Rock Star Supply Co. improves educational outcomes for at-risk teens by supplying tutors to Twin Cities public schools.
Drop your jaw, scratch your head, tug at your beard (real or imaginary), it’s true: Minnesota has the second highest achievement gap nationwide.
Appalled? We were too. Inspired to take action, in 2009 we launched Rock Star Supply Co., a nonprofit organization that improves educational outcomes for at-risk teens by engaging local college students and fun professionals in our tutoring program. We believe anyone who wants to change a teen’s life is a rock star, and for the past three years, we’ve supplied those individuals to Twin Cities high schools.
By bringing volunteer tutors (aka Rock Stars) to the classroom, Rock Star Supply Co. provides support to teachers so they can more effectively engage their students. Our Rock Stars work with at-risk students so they can catch up on assignments, develop a passion for learning, and meet interesting adults along the way.
This year, we’re working to close the gap at Como Park Senior High School, Roosevelt High School, Wellstone International High School, and Journeys Secondary School / The LAB in Minneapolis and St. Paul.
But we need your help to deepen our impact in Twin Cities schools. Please donate today! Volunteer! Change our world! (Or at least help rock it.)
Word on the street:
“I have seen firsthand how meaningful individual and small group support from tutors with RSS Co. has been to my students. It’s made a big difference!”
— Ben W. Rengstorf, English Language Teacher, Roosevelt High Scool
“The Rock Star volunteers saved my sanity last year with my two freshmen classes. Having extra adults in the room was tremendously helpful in keeping students on task and out of trouble.”

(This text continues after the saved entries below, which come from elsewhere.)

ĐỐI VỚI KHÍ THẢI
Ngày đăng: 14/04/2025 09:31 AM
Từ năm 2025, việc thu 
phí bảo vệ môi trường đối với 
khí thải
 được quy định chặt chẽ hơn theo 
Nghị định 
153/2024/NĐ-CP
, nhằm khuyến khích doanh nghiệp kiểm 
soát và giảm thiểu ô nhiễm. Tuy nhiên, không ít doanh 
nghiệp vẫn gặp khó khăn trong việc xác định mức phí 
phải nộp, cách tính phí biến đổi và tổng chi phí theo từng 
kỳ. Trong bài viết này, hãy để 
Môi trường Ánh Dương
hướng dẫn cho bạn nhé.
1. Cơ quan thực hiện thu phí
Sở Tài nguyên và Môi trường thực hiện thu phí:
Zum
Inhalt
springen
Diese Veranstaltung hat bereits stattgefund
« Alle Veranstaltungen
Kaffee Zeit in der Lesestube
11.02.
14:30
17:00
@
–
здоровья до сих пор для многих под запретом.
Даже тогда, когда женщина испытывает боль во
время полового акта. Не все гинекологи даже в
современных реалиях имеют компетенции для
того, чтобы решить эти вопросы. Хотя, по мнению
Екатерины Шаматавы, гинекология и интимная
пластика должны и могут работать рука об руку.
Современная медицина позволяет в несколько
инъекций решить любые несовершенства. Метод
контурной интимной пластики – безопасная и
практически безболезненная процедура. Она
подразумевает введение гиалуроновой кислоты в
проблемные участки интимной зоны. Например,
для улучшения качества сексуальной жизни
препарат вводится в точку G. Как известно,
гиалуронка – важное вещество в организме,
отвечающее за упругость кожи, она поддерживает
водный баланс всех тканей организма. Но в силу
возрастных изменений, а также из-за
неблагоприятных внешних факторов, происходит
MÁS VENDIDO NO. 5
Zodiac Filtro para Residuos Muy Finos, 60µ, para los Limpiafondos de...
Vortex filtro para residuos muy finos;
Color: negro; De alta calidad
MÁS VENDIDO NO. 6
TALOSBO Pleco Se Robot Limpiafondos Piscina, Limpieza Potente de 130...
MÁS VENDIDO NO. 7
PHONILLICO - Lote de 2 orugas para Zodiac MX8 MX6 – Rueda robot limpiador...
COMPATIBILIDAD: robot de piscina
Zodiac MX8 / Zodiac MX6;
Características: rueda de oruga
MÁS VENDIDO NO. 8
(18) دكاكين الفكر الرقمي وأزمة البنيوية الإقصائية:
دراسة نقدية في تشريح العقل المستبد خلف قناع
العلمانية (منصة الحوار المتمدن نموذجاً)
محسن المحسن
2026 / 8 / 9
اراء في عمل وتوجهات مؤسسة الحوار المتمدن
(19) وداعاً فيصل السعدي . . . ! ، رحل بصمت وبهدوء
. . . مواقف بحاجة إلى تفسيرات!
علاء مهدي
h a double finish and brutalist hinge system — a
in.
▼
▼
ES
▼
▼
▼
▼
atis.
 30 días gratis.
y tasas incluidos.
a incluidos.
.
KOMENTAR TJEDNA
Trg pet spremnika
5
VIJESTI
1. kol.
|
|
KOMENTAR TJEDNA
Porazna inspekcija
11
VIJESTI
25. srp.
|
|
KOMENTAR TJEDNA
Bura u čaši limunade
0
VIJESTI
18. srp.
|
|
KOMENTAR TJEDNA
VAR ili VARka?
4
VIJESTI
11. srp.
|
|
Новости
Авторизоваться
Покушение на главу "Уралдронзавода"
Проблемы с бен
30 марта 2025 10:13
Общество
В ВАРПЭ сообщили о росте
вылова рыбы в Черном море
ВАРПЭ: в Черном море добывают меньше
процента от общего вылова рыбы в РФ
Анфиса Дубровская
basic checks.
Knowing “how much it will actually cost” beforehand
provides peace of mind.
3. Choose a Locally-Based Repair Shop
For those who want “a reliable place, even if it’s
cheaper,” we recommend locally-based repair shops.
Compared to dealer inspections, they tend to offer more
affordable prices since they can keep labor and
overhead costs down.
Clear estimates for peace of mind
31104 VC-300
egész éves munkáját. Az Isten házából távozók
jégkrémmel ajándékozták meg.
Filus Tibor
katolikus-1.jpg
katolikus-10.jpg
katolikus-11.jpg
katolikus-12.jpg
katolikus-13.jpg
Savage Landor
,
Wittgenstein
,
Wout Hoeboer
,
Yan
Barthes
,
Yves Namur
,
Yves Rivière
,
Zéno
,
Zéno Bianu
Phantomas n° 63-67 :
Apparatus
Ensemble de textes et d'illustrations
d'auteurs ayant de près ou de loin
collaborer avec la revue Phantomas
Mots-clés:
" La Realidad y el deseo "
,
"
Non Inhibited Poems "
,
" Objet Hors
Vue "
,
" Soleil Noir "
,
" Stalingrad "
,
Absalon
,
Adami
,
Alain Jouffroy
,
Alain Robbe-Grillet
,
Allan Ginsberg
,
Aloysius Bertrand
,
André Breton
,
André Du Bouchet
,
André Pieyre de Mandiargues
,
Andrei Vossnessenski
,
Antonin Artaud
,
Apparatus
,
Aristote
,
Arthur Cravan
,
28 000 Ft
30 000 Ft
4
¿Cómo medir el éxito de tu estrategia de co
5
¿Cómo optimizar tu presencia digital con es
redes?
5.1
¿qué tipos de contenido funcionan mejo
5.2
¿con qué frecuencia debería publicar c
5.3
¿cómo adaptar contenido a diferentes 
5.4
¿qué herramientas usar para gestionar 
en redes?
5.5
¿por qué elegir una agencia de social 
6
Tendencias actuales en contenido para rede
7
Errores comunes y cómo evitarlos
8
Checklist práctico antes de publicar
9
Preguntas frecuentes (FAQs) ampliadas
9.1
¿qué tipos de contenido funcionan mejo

— Nancy P. Carpenter, Mathematics Instructor, Como Park Senior High
“The Rock Stars helped me bring my grades up [last year]...They made homework fun.”
— Maria, 16-years-old
"[Rock Stars] are really friendly. They weren't just like Well, can I help you? No! They wanted to get to know you. They wanted to see how you were doing and learn what else you're into...I even got life lessons from them."